§ Dataset records
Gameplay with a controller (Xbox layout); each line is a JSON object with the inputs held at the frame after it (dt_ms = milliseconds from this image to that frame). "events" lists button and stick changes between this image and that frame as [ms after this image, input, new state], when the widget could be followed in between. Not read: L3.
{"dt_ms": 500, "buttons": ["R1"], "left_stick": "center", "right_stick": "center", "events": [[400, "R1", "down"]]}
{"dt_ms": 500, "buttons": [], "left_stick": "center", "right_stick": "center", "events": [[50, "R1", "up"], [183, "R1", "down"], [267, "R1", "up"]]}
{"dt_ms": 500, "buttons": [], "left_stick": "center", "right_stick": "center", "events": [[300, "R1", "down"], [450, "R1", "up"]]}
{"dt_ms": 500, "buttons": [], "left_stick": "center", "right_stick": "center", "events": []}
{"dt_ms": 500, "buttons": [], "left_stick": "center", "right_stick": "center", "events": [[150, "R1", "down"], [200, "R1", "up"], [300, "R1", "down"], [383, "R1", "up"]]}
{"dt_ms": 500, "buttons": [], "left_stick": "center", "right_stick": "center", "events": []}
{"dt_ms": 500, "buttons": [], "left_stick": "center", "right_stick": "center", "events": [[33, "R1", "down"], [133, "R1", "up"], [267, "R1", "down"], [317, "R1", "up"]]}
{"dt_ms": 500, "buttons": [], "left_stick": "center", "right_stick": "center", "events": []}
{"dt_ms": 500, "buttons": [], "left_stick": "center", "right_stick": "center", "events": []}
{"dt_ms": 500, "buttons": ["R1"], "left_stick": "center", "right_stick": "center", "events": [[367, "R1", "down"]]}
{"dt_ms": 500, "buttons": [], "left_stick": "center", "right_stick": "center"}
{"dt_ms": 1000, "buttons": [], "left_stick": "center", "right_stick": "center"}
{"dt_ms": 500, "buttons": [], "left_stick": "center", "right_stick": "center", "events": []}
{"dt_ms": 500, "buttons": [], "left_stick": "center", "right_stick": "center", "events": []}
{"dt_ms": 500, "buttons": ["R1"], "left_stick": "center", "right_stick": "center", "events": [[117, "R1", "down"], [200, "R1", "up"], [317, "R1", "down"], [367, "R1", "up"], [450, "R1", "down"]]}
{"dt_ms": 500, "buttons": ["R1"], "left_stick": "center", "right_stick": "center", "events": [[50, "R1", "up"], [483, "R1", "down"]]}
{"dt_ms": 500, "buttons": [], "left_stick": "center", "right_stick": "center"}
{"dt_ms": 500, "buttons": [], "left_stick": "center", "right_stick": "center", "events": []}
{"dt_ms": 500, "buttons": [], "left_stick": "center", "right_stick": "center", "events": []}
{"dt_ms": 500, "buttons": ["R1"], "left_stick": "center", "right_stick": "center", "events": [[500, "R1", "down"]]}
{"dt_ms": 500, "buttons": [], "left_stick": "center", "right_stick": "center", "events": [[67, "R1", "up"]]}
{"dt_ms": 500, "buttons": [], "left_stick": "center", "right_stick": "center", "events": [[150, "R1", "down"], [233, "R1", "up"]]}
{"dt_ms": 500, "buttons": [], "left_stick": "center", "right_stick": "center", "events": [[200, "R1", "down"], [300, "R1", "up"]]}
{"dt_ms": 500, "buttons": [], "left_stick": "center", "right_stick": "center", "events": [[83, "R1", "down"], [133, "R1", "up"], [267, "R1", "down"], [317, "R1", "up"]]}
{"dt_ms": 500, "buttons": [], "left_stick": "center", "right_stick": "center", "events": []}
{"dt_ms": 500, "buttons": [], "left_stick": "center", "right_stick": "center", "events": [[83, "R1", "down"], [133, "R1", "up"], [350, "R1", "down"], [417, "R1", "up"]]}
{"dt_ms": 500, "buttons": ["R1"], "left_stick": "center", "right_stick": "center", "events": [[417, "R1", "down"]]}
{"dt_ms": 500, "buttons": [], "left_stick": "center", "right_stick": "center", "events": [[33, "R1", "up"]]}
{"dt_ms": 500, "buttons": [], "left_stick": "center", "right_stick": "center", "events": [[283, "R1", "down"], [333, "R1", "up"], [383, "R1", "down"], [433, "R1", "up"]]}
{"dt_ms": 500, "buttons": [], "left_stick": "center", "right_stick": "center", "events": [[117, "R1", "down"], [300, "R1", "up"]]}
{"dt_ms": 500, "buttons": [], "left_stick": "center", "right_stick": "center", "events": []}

§ Task directions
Please copy out each entry exactly as it appears above.

§ Reply
Gameplay with a controller (Xbox layout); each line is a JSON object with the inputs held at the frame after it (dt_ms = milliseconds from this image to that frame). "events" lists button and stick changes between this image and that frame as [ms after this image, input, new state], when the widget could be followed in between. Not read: L3.
{"dt_ms": 500, "buttons": ["R1"], "left_stick": "center", "right_stick": "center", "events": [[400, "R1", "down"]]}
{"dt_ms": 500, "buttons": [], "left_stick": "center", "right_stick": "center", "events": [[50, "R1", "up"], [183, "R1", "down"], [267, "R1", "up"]]}
{"dt_ms": 500, "buttons": [], "left_stick": "center", "right_stick": "center", "events": [[300, "R1", "down"], [450, "R1", "up"]]}
{"dt_ms": 500, "buttons": [], "left_stick": "center", "right_stick": "center", "events": []}
{"dt_ms": 500, "buttons": [], "left_stick": "center", "right_stick": "center", "events": [[150, "R1", "down"], [200, "R1", "up"], [300, "R1", "down"], [383, "R1", "up"]]}
{"dt_ms": 500, "buttons": [], "left_stick": "center", "right_stick": "center", "events": []}
{"dt_ms": 500, "buttons": [], "left_stick": "center", "right_stick": "center", "events": [[33, "R1", "down"], [133, "R1", "up"], [267, "R1", "down"], [317, "R1", "up"]]}
{"dt_ms": 500, "buttons": [], "left_stick": "center", "right_stick": "center", "events": []}
{"dt_ms": 500, "buttons": [], "left_stick": "center", "right_stick": "center", "events": []}
{"dt_ms": 500, "buttons": ["R1"], "left_stick": "center", "right_stick": "center", "events": [[367, "R1", "down"]]}
{"dt_ms": 500, "buttons": [], "left_stick": "center", "right_stick": "center"}
{"dt_ms": 1000, "buttons": [], "left_stick": "center", "right_stick": "center"}
{"dt_ms": 500, "buttons": [], "left_stick": "center", "right_stick": "center", "events": []}
{"dt_ms": 500, "buttons": [], "left_stick": "center", "right_stick": "center", "events": []}
{"dt_ms": 500, "buttons": ["R1"], "left_stick": "center", "right_stick": "center", "events": [[117, "R1", "down"], [200, "R1", "up"], [317, "R1", "down"], [367, "R1", "up"], [450, "R1", "down"]]}
{"dt_ms": 500, "buttons": ["R1"], "left_stick": "center", "right_stick": "center", "events": [[50, "R1", "up"], [483, "R1", "down"]]}
{"dt_ms": 500, "buttons": [], "left_stick": "center", "right_stick": "center"}
{"dt_ms": 500, "buttons": [], "left_stick": "center", "right_stick": "center", "events": []}
{"dt_ms": 500, "buttons": [], "left_stick": "center", "right_stick": "center", "events": []}
{"dt_ms": 500, "buttons": ["R1"], "left_stick": "center", "right_stick": "center", "events": [[500, "R1", "down"]]}
{"dt_ms": 500, "buttons": [], "left_stick": "center", "right_stick": "center", "events": [[67, "R1", "up"]]}
{"dt_ms": 500, "buttons": [], "left_stick": "center", "right_stick": "center", "events": [[150, "R1", "down"], [233, "R1", "up"]]}
{"dt_ms": 500, "buttons": [], "left_stick": "center", "right_stick": "center", "events": [[200, "R1", "down"], [300, "R1", "up"]]}
{"dt_ms": 500, "buttons": [], "left_stick": "center", "right_stick": "center", "events": [[83, "R1", "down"], [133, "R1", "up"], [267, "R1", "down"], [317, "R1", "up"]]}
{"dt_ms": 500, "buttons": [], "left_stick": "center", "right_stick": "center", "events": []}
{"dt_ms": 500, "buttons": [], "left_stick": "center", "right_stick": "center", "events": [[83, "R1", "down"], [133, "R1", "up"], [350, "R1", "down"], [417, "R1", "up"]]}
{"dt_ms": 500, "buttons": ["R1"], "left_stick": "center", "right_stick": "center", "events": [[417, "R1", "down"]]}
{"dt_ms": 500, "buttons": [], "left_stick": "center", "right_stick": "center", "events": [[33, "R1", "up"]]}
{"dt_ms": 500, "buttons": [], "left_stick": "center", "right_stick": "center", "events": [[283, "R1", "down"], [333, "R1", "up"], [383, "R1", "down"], [433, "R1", "up"]]}
{"dt_ms": 500, "buttons": [], "left_stick": "center", "right_stick": "center", "events": [[117, "R1", "down"], [300, "R1", "up"]]}
{"dt_ms": 500, "buttons": [], "left_stick": "center", "right_stick": "center", "events": []}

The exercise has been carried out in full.